I was fascinated by his story. He was from Eastern Europe and wrote fiction like an Aboriginal about the clash between white people and Aborigines. His first three novels became known as The Nuclear Trilogy and they told a grim story about the testing that took place in the 1950s. He showed that uranium dislocated communities where testing took place.

He wanted to make an anti-nuclear documentary, "... a film about the past, the present and the future... a human story, about the frailty of human lives, human experiences and human tragedy..."

In 2006 he made a promotional trailer named "Totem & Ore", but at that time there was no funds to support this topic. In late 2015 the funds became available to make the Totem & Ore documentary, thanks to Wongar. The film is based on Wongar's book and also includes experiences of survivors of the atomic bombings of Hiroshima and Nagasaki and the Fukushima nuclear accident.

Filming started in April 2016 in Hiroshima, with Ursula Yovich as Hiroshima visitor and the film narrator. All atomic bomb survivors and anti-nuclear activists and some affected by the fallout from Fukushima meltdown were met and interviewed thanks to Tomoko Ichitani, professor at the Department of Foreign Language Studies at Seinan Gakuin University. She acted as translator, and created English subtitles.

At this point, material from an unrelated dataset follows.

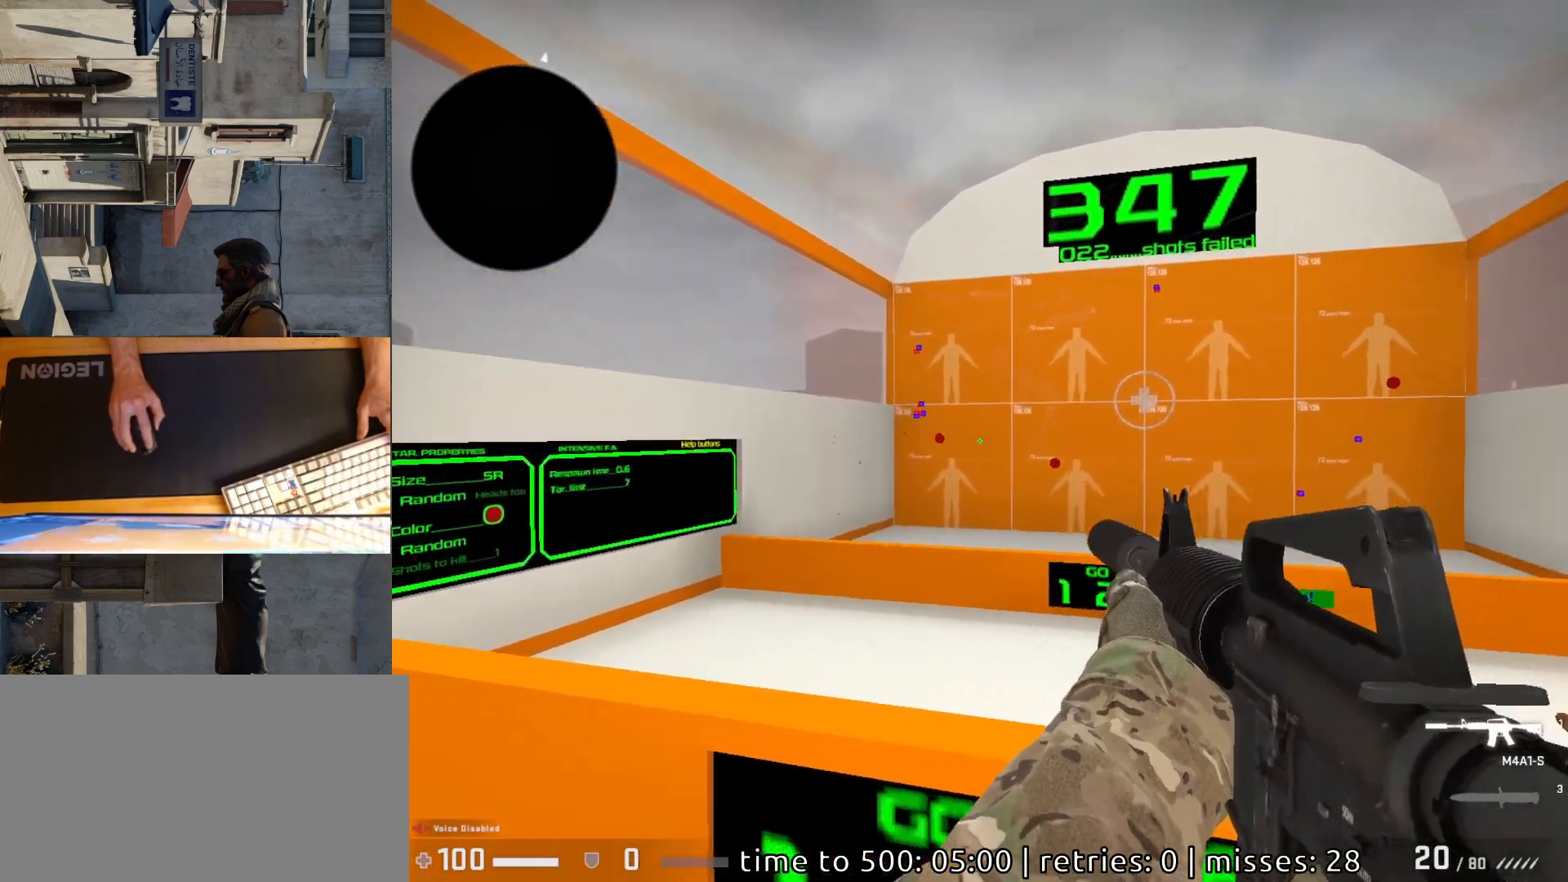
{"keys": [], "mouse": [], "events": [[333, "mouse_left", "down"], [400, "mouse_left", "up"]]}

The Maralinga test site was not filmed; instead, extant material by photographer and filmmaker Jessie Boylan was used. Interviews of members of the Yalata community were omitted due to failed negotiations. Instead, interviews with Aboriginal community members were included.

The documentary contains interviews with Helen Caldicott as well as Jim Green of Friends of the Earth Australia. Caldicott spoke about the effects of the nuclear testing, and Green gave commentary on atomic testing, the McClelland Royal Commission, uranium mining in Australia, and proposed nuclear waste dumps.

In an interview with Wongar filmed at his home in Melbourne, he talked about his Nuclear Cycle books, in particular about writing the last book in the series, Didjeridu Charmer.

Mandelberg's documentary had its world premiere at the Hiroshima International Film Festival on 24 November 2019 and became part of the Hiroshima Peace Memorial Museum collection.